Naughtiest moment in secondary school

- POSTED BY adrian ON Thu 12th Jul 2007 @ 10:29 pm

I got tagged again.  This time by Mott. 

So here’s the rules.
1. Write about one of your naughties moment in secondary school
2. Story must not be shorter than 20000 words. Jk. Just dont make it too brief lah
3. Tag bloggers who you think have really interesting stories to tell. Don’t go “ah i wont tag anyone” .

Wow, this is a tough one.  A lot of things are playing in my mind right now of all the things that I did that could be considered the naughtiest.

First, some introduction.  I was a good student in primary school but when I went up to secondary, I mixed with the wrong crowd and got really screwed up.  From 5A student in primary to 1A student in secondary.  I went to secondary school during the recession years in the 80s.  A lot of people were unemployed and many were involved in the triads especially the poor.  I was a big kid and had an ugly face (like always angry like that lar).  I was prime candidate to be drafted into the triads. :P

In my first year I was already approached (we call it "pau" in cantonese) many times.  Luk Chai Yau (6 Dudes?), Sap Pat Chai (18 Sons?), Hung Fah (Red Flower), Mm Chi San (Some kind of mountain?).  By the way, my english translation of those triad names is not accurate.  I lived in Kepong but went to school in Sentul.  My dad would drop me off in the mornings and after school, I would take public transport back to Kepong.  Can you imagine how big and ugly I was, that I would "kena pau" in Sentul and in Kepong! 

Towards the end of my first year, I had become close to a bunch of Sentul kids.  They had already joined the Luk Chai Yau triad.  Since these were my buddies and I was getting "paued" often, I followed them and became a Luk Chai Yau.  I think I was also a little bit influenced by the stories my grandmother told me of my late grandfather.  My late grandfather died before I was born and he was a member of the triads during the 60s and early 70s.  Anyway, that’s another story for another time. 

It was easy for me to join since I had a reference from one of my buddies.  All I had to do was to put RM3.60 into a red packet, go through a simple ceremony and I "belonged" to the Luk Chai Yau triad.  Now if you’re thinking, here’s where the real details of all the bad things I did as a triad member starts.  You’re wrong.  Other than some petty little fights, nothing happened.  I didn’t have to pick up parangs or watermelon knifes and go around slashing other triad members, I didn’t have to cut someone’s hand off, nada.  I was just a "kelefeh" who looked angry all the time. :P 

The worst job I ever did was to follow one of my buddies (who was being groomed to become a tai ko) to collect some money from a chicken rice seller.  The coffee shop was on the ground floor of a three storey building and he asked me to wait on the ground floor while he and another kid went up the stairs with the chicken rice seller to discuss somethings.  The next thing I know, the chicken rice seller was sent tumbling down the stairs!  So can consider the naughtiest or not? 

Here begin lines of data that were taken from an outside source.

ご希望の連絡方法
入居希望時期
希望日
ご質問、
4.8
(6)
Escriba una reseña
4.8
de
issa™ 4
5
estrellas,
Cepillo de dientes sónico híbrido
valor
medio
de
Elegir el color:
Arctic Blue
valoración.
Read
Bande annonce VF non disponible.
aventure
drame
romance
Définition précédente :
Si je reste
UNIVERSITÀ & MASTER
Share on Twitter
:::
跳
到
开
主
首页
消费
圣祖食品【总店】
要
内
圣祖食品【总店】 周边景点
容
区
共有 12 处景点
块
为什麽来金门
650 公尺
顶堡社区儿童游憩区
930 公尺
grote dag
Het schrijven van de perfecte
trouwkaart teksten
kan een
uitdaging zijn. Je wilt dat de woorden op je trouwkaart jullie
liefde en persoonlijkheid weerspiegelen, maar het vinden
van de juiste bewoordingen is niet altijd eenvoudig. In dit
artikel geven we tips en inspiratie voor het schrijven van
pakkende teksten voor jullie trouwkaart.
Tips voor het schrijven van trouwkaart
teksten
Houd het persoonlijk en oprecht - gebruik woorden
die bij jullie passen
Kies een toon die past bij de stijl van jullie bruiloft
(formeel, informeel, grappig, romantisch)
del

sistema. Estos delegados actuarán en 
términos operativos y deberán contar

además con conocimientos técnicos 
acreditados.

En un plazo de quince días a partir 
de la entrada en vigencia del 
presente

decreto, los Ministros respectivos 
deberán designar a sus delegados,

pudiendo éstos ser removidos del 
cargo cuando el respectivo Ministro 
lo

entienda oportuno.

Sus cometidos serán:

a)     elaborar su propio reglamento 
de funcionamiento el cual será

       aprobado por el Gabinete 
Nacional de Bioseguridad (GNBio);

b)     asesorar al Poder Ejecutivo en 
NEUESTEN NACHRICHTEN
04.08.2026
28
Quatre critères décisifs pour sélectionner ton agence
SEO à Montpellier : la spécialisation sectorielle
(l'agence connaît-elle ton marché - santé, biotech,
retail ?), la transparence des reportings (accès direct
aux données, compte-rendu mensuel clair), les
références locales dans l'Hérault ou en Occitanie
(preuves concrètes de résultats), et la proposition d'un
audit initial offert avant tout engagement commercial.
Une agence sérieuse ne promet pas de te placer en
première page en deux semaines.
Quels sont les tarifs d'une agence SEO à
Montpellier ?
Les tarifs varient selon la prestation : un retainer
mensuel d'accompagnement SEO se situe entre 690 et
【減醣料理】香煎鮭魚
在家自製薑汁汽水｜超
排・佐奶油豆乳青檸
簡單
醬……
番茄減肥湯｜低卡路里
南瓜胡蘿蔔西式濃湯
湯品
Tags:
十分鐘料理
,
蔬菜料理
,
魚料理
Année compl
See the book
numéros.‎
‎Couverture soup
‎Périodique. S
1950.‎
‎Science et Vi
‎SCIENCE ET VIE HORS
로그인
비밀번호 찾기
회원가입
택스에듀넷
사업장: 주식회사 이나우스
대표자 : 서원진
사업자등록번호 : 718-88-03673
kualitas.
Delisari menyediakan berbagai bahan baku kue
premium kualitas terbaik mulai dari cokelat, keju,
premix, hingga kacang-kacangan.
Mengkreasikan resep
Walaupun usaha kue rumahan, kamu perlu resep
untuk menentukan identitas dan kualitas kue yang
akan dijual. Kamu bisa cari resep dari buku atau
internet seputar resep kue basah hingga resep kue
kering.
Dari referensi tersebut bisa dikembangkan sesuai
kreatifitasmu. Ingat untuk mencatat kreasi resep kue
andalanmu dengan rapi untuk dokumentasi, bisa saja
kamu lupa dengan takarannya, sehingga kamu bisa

Nolar, that’s just the introduction on how I got mixed up with the wrong crowd.  I’m actually quite a good person inside, just had some bad influences.  To be honest I skipped school regularly.  I hung out at my buddy’s house and watched "sex education" movies a lot.  Whenever I was in school, I gambled using a text book.  The game where you flip open a page and see who has the biggest page number total.  Just to give you an example so you can teach your kids. ;)  If you opened up page 54 then your total is 9, if your friend opens page 23, his total is 5. You win!  The only time that I liked going to school was when there was sports practice.

Now I think this takes the cake. The History Society had a competition to see who could build a model of an event that happened in history.  I don’t remember what my friend did but on the day that he was supposed to hand in his entry, I was in school.  The participants had to submit their entries to the society room on the top floor and I helped him carry it there.  While in the room, the president of the History Society was there and he was this arrogant (lansi kaw-kaw) student who was confident he was the sure win for the competition.  He would make fun of other students, ask others how long it took to finish their projects and say he could finish it in half the time, etc.  His entry was a huge diorama of the American fighting the Japanese.  He used those pasar malam plastic toy soldiers and for the ground, he used plaster sine.  At the end of the day, I went back into the room when no one was around and reused his plaster sine to make a big male organ(kukuciao) standing up right in the middle of his diorama.  The next day the history teacher went berserk and demanded the person responsible to own up.  They never caught the guy responsible.

I would like to take this opportunity to apologize to the History Society president wherever you are.  NOT!!!